Lawmakers, families want more funding for pediatric cancer research

HARRISBURG, Pa. -- UPDATE: A push at the state capital to help children suffering from cancer: Senate lawmakers have passed a bill that would encourage businesses to donate to a Pennsylvania pediatric cancer research hospital.

Now, the bill heads to the house for consideration.

Bill Kohler is a father from York County who has been advocating for this legislation for two years.

The legislation may be close to passing; still, Kohler says it's only a start.

When Bill Kohler's 10-year-old son Ayden Ziegler Kohler passed away from a rare type of pediatric cancer in 2017, Kohler said he had to do something to keep his son's memory alive.

That is where Kohler's journey advocating for pediatric cancer research dollars at the state capital began.

Ayden would be 13-years-old.

"I actually almost did disappear down in Honduras. The first week after he passed. I was like, 'I'm out,'" explained Kohler.

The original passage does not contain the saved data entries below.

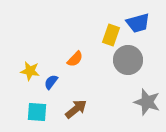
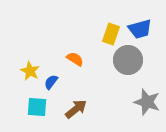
blue trapezoid: moved 2 px right, 6 px down
yellow rectangle: moved 1 px up
orange semicircle: rotated 102 degrees counterclockwise
yellow star: rotated 18 degrees clockwise
cyan square: moved 5 px up
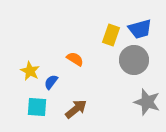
yellow rectangle: moved 1 px down
gray circle: moved 6 px right
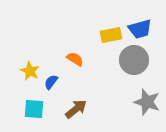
yellow rectangle: rotated 60 degrees clockwise
cyan square: moved 3 px left, 2 px down
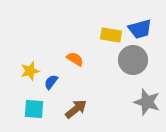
yellow rectangle: rotated 20 degrees clockwise
gray circle: moved 1 px left
yellow star: rotated 30 degrees clockwise
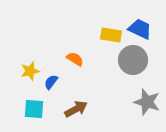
blue trapezoid: rotated 140 degrees counterclockwise
brown arrow: rotated 10 degrees clockwise
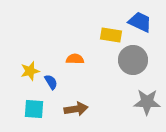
blue trapezoid: moved 7 px up
orange semicircle: rotated 30 degrees counterclockwise
blue semicircle: rotated 112 degrees clockwise
gray star: rotated 16 degrees counterclockwise
brown arrow: rotated 20 degrees clockwise
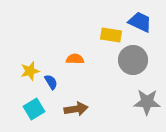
cyan square: rotated 35 degrees counterclockwise
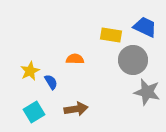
blue trapezoid: moved 5 px right, 5 px down
yellow star: rotated 12 degrees counterclockwise
gray star: moved 10 px up; rotated 12 degrees clockwise
cyan square: moved 3 px down
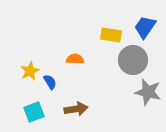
blue trapezoid: rotated 80 degrees counterclockwise
blue semicircle: moved 1 px left
gray star: moved 1 px right
cyan square: rotated 10 degrees clockwise
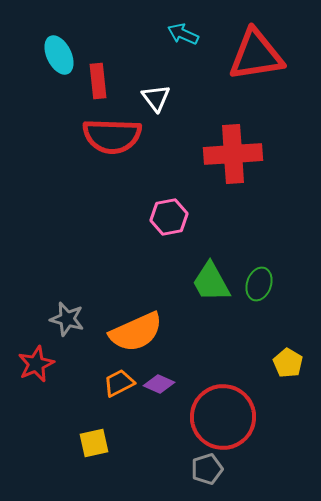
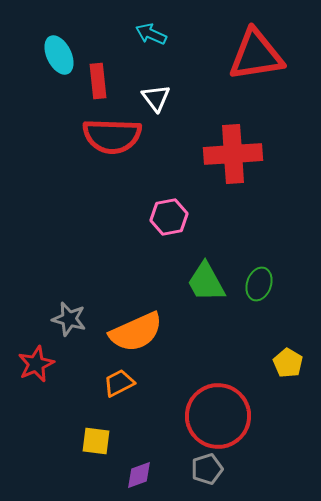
cyan arrow: moved 32 px left
green trapezoid: moved 5 px left
gray star: moved 2 px right
purple diamond: moved 20 px left, 91 px down; rotated 44 degrees counterclockwise
red circle: moved 5 px left, 1 px up
yellow square: moved 2 px right, 2 px up; rotated 20 degrees clockwise
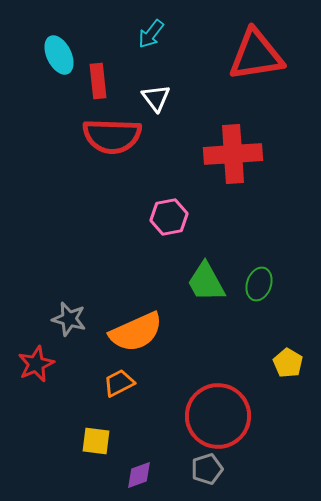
cyan arrow: rotated 76 degrees counterclockwise
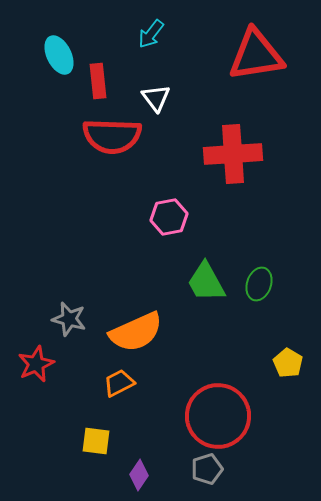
purple diamond: rotated 36 degrees counterclockwise
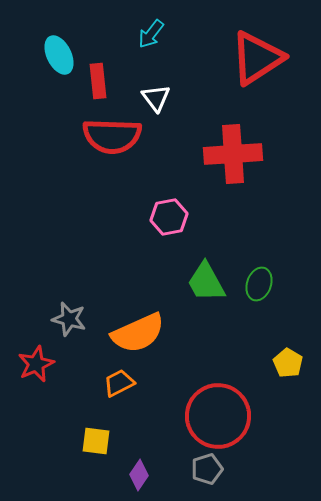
red triangle: moved 1 px right, 3 px down; rotated 24 degrees counterclockwise
orange semicircle: moved 2 px right, 1 px down
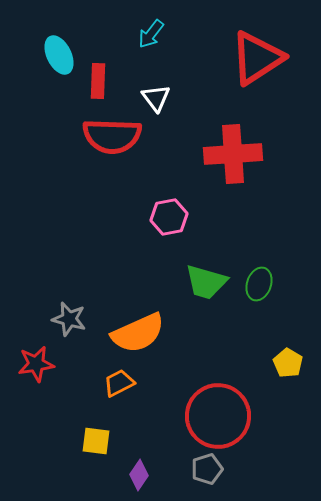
red rectangle: rotated 8 degrees clockwise
green trapezoid: rotated 45 degrees counterclockwise
red star: rotated 15 degrees clockwise
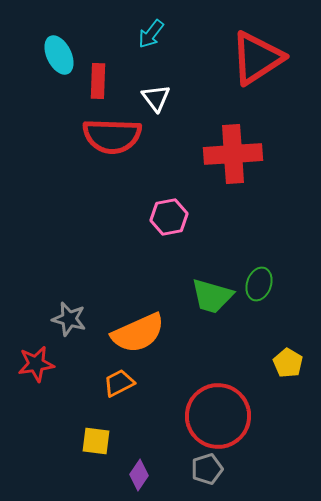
green trapezoid: moved 6 px right, 14 px down
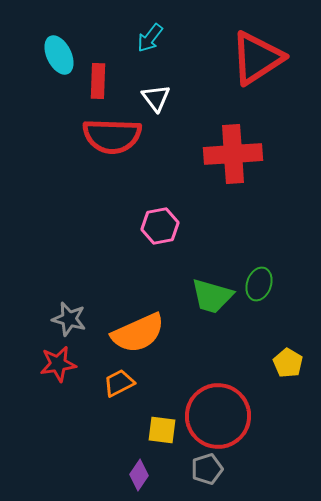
cyan arrow: moved 1 px left, 4 px down
pink hexagon: moved 9 px left, 9 px down
red star: moved 22 px right
yellow square: moved 66 px right, 11 px up
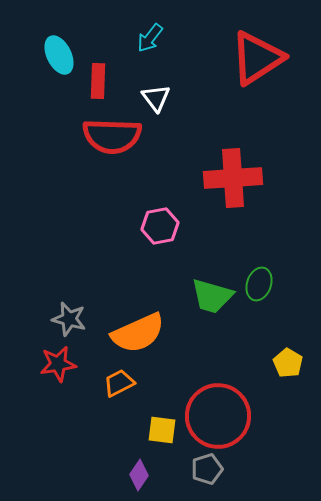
red cross: moved 24 px down
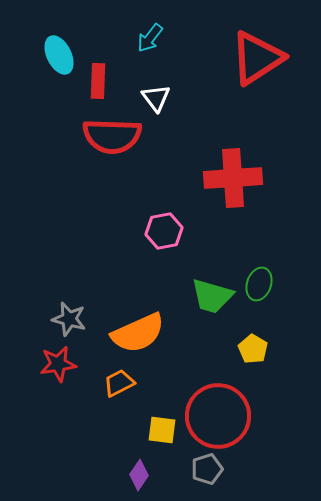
pink hexagon: moved 4 px right, 5 px down
yellow pentagon: moved 35 px left, 14 px up
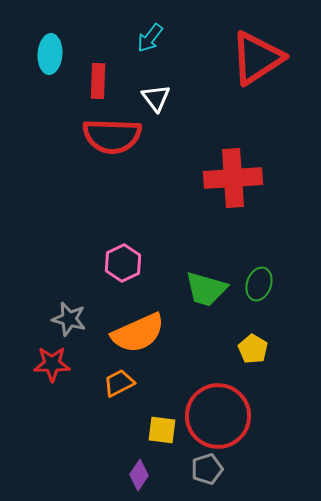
cyan ellipse: moved 9 px left, 1 px up; rotated 30 degrees clockwise
pink hexagon: moved 41 px left, 32 px down; rotated 15 degrees counterclockwise
green trapezoid: moved 6 px left, 7 px up
red star: moved 6 px left; rotated 9 degrees clockwise
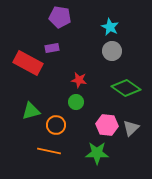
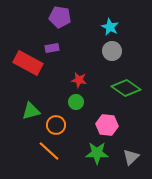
gray triangle: moved 29 px down
orange line: rotated 30 degrees clockwise
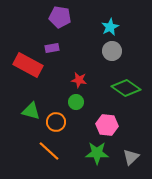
cyan star: rotated 18 degrees clockwise
red rectangle: moved 2 px down
green triangle: rotated 30 degrees clockwise
orange circle: moved 3 px up
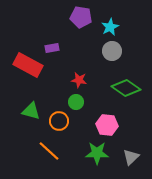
purple pentagon: moved 21 px right
orange circle: moved 3 px right, 1 px up
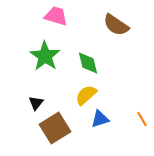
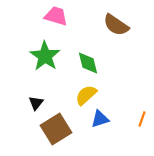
orange line: rotated 49 degrees clockwise
brown square: moved 1 px right, 1 px down
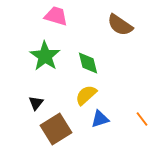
brown semicircle: moved 4 px right
orange line: rotated 56 degrees counterclockwise
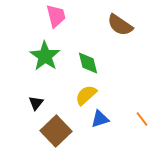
pink trapezoid: rotated 60 degrees clockwise
brown square: moved 2 px down; rotated 12 degrees counterclockwise
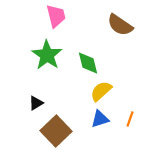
green star: moved 2 px right, 1 px up
yellow semicircle: moved 15 px right, 4 px up
black triangle: rotated 21 degrees clockwise
orange line: moved 12 px left; rotated 56 degrees clockwise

Nearly three years later, there is not a single day that Kohler doesn't think about his son.

He is using his family's loss to help other families with children battling pediatric cancer through his foundation '4AydenStrong', like Senate Bill 74.

"I want modern treatment and cures that are applicable to children and their stages of development that they are at now, what their bodies can take," explained Senator Scott Martin of Lancaster County.

Senator Martin introduced the bill for children like Noelle Weinhold and Ayden.

"I really want this passed so all the kids don't go through what I went through," said Noelle Weinhold, an 11-year-old who battled cancer when she was 4.

"She is a warrior," remarked Senator Martin. "We have a lot of them who are warriors."

If passed, Senator Martin says it would create a tax credit program for donations to four pediatric cancer research hospitals in Pennsylvania, UPMC Children's Hospital of Pittsburgh, Children's Hospital of Philadelphia, Penn State Children's Hospital, and the Abramson Cancer Center.

"Noelle can attest, you know, she's had to fight her battle with cancer and treatments 50 and 60 years old, and it's long past time we put resources to that," said Senator Martin.

Senator Martin says the program would be capped at $10 million per year over the next ten years, meaning potentially $100 million in private donations over the next decade for research.

For Kohler?

"I want more. There is not enough," he said.

According to the Coalition Against Childhood Cancer, it's estimated that only 4 percent of all cancer research dollars go towards research into pediatric cancer

Kohler says that's not enough, and he won't stop knocking on lawmakers doors until it changes.